Eine Zwickauerin, der die Zahlung der Kosten der Unterkunft eingestellt
wurde, war Mitte des Monats mittellos. Deshalb wandte sie sich an den Verein:
Gegenwind e.V. Arbeitsloseninitiative Glauchau-Zwickau. Der organisierte 2
Beistände, die bei der ARGE ihre Forderung nach schneller Hilfe unterstützen sollten.

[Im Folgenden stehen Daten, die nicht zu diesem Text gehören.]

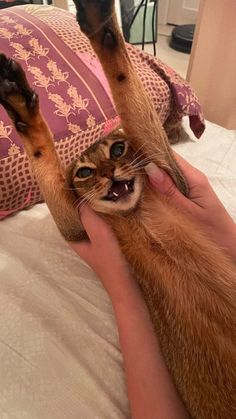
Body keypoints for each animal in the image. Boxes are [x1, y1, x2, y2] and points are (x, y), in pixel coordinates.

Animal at [0, 1, 235, 418]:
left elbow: (126, 87)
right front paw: (19, 104)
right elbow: (43, 154)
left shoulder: (166, 166)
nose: (110, 175)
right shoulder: (75, 223)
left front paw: (100, 21)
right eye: (85, 172)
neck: (135, 213)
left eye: (118, 150)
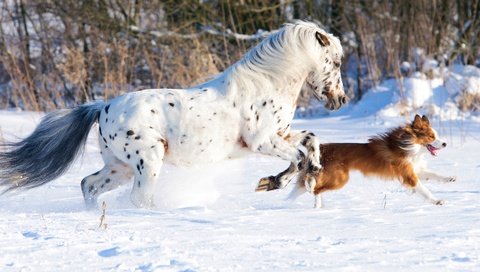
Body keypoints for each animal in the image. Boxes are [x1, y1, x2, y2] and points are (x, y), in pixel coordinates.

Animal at [0, 21, 344, 208]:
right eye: (337, 61)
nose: (340, 100)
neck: (266, 82)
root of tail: (102, 108)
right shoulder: (262, 142)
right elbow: (298, 156)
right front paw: (275, 182)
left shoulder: (281, 134)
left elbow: (311, 139)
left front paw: (308, 172)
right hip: (147, 162)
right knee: (136, 198)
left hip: (120, 167)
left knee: (88, 184)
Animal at [290, 115, 456, 208]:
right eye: (431, 137)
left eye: (436, 136)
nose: (445, 144)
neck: (408, 146)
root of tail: (321, 149)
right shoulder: (409, 175)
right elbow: (425, 190)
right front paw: (437, 201)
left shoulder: (414, 169)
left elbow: (434, 174)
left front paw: (449, 178)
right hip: (339, 179)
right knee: (316, 189)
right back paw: (317, 207)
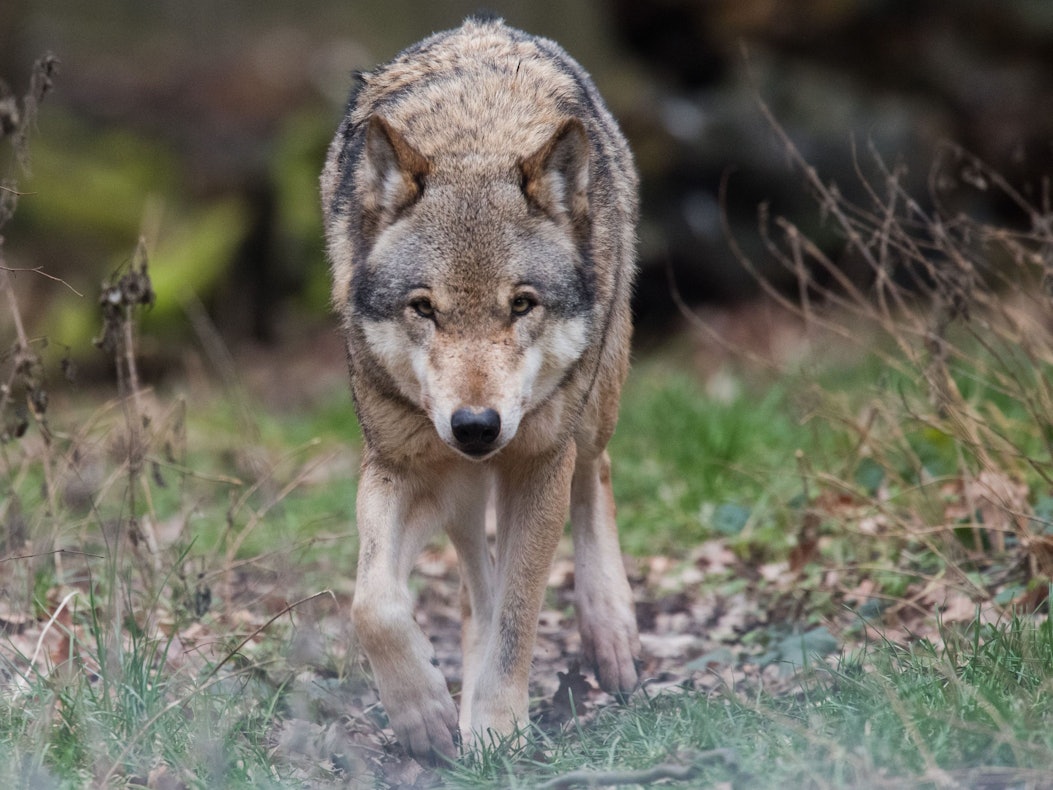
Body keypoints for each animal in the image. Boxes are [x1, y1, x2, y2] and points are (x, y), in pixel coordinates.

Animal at [320, 16, 640, 762]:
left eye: (521, 304)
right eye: (424, 308)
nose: (475, 426)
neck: (475, 139)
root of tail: (486, 26)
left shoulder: (538, 464)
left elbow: (520, 618)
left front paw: (495, 727)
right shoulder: (400, 463)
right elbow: (373, 604)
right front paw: (425, 715)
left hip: (590, 409)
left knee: (596, 475)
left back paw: (611, 635)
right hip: (458, 485)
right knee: (474, 580)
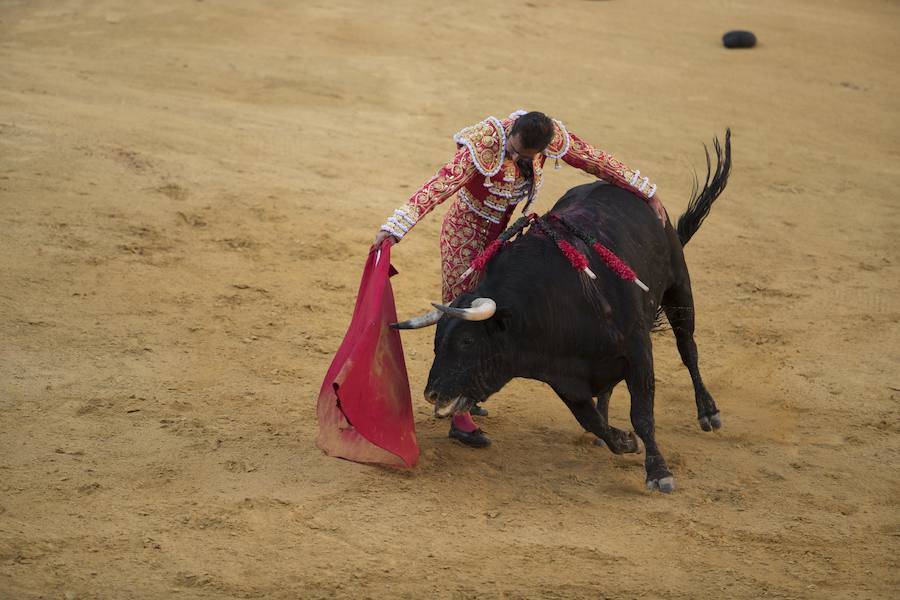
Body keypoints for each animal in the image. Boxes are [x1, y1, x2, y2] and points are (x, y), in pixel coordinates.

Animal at [394, 131, 732, 492]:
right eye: (436, 343)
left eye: (467, 342)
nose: (432, 393)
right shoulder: (562, 373)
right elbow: (592, 420)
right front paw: (623, 440)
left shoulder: (638, 349)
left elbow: (642, 413)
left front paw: (658, 473)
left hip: (678, 285)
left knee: (688, 348)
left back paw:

Nachdem der Termin beim Sachbearbeiter zu keinem Erfolg geführt hat, nicht
einmal ein Lebensmittelgutschein wurde angeboten, wandte man sich an den
stellvertretenden Geschäftsführer. Der leitete offensichtlich
die Anfrage an den Geschäftsführer weiter. der Geschäftsführer bat die
Kundin zu sich ins Büro, allerdings ohne Beistand. Verständlicherweise
bestand die Kundin auf ihren Beistand.
Daraufhin erklärte der Geschäftsführer, dass er mit diesen Beiständen nicht spreche.
Er braucht keine Beistände. Schließlich könnte man ihm vertrauen und bei dem Gespräch wäre auch noch die Justitiarin der ARGE anwesend.
In § 13 SGB X, Bevollmächtigte und Beistände ist klar geregelt, dass ein
jeder Bürger das Recht auf Beistand im Amt hat. Über dieses Gesetz versucht
sich der Geschäftsführer hinwegzusetzen und installiert sein eigenes Recht, indem er
Beistände für sich ausschließt. An dieser Stelle wäre auch zu hinterfragen,
wie dann die übrigen Gesetze eingehalten werden, wenn schon hier mit klarer
Aussage ein Gesetz ignoriert und eine dringend gebotene Hilfe verweigert
wird.
Quelle: Gegenwind e.V. Arbeitsloseninitiative Glauchau-Zwickau
Schillerstraße 8
08371 Glauchau























Ein Kommentar
Dies ist wohl nicht nur in Zwickau der Fall, ebenfalls in Bremerhaven wird einem Geraten sich Kriminäl zu betätigen oder ins Gefängnis gehen. Soweit ist also das Amt, hilfe bekommt nur der Reiche.